Heykeller ağırdır, heykel yıkanlar hiçbir zaman heykeller kadar ağır olmamışlardır, olmayacaklardır.
İnsanlık Anıtı’nın kaldırılması insanlığın hafızasında hep kalacaktır. Yüzyıllar önce yapılanları bugün nasıl hatırlıyorsak, İnsanlık Anıtı olarak tasarlanmış heykelin yıkımı da yüzyıllar sonra hatırlanacaktır.
Kitap toplayanlar, kitap yakanlar, resim yasaklayanlar, heykel kıranlar insanlık tarihinin aynı sayfalarında yan yana yer alırlar ve bu sayfalar hiç de şan şeref sayfaları değildir.
Bu sayfalarda yer alanlar insanlığı ileriye değil geriye götürenler olarak hatırlanır.
İnsanlık heykelinin Kars’ta yer alması, ilk günden itibaren belli çevrelerin tepkisini çekmişti. Bu çevreler, heykelin taşıdığı barış mesajından daha baştan hoşlanmadılar ve aleyhine büyük gürültü kopardılar.
Heykelin yerinin, çevresinin doğruluğu yanlışlığı, olayın ağırlığını gidermeyecek ayrıntılardır.
Olayın ağırlığını Başbakan Erdoğan’ın “ucube” nitelemesi belirlemiştir. Ve heykel onun talimatıyla yıkılmış olmakla anılacaktır.
Tartışmanın başında çok şey söylendi. Başbakanların da heykeller hakkında fikri olabileceği, ama fikirlerini ifade ederken sanat düşmanı gibi görünme hakları olmadığı da söylendi. Bu uyarılara rağmen inatlaşma ruhu ile Başbakan’a yaranma ruhu aynı anda devreye girdi ve heykelin yıkımı başladı.
Heykel yıkılırken alkışlayacak birilerinin getirilmesi ise katmerli bir utanç konusudur. Önemli olan bu izleyicilerin yıkım sırasında tekbir getirmeleri değil; heykel yıkımını desteklemek için getirilmiş olmalarıdır. Onlar, bir insanın idamını izlesin ve idamı desteklesin diye getirilmiş insanlardan farksız olduklarını kuşkusuz bilmiyorlar. Alkışlamalarından daha önemlisi, kimilerinin bu yıkımı destekleyecek birilerini getirmeyi akıl etmiş olmasıdır.

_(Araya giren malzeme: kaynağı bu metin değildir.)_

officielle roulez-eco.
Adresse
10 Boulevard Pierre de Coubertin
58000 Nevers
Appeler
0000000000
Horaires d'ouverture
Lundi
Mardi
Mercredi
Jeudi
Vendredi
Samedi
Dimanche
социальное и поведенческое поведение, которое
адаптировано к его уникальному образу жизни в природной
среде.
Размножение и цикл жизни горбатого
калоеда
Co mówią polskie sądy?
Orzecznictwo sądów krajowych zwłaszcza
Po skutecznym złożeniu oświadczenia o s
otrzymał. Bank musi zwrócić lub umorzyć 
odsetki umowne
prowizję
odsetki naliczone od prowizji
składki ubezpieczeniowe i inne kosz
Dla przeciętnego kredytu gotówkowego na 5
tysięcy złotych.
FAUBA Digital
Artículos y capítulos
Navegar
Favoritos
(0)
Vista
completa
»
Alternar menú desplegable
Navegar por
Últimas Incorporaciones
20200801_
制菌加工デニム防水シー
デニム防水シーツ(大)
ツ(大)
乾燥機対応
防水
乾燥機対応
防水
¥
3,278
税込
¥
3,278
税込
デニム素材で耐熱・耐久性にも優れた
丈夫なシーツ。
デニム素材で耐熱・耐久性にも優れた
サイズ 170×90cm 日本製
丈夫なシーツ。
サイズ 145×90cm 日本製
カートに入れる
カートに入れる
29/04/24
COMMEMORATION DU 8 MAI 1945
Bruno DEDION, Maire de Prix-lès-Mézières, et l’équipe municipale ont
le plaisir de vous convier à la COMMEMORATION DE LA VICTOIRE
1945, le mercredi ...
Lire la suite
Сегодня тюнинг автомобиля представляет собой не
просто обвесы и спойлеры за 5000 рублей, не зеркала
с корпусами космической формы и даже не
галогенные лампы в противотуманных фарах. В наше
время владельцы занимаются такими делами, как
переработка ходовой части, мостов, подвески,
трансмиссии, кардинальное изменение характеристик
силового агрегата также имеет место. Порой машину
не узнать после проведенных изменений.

Cinayeti işleyen, bir kalabalık desteğine ihtiyaç duyduğuna göre aslında ne yaptığının fena halde farkındadır. Bu çabası nafiledir. Tarihe kalacak olan heykelin yıkım görüntüsüdür, o kalabalık da sadece dikilmiş tüydür.
Heykeller ağırdır, heykel yıkanlar hiçbir zaman heykeller kadar ağır olmamışlardır, olmayacaklardır.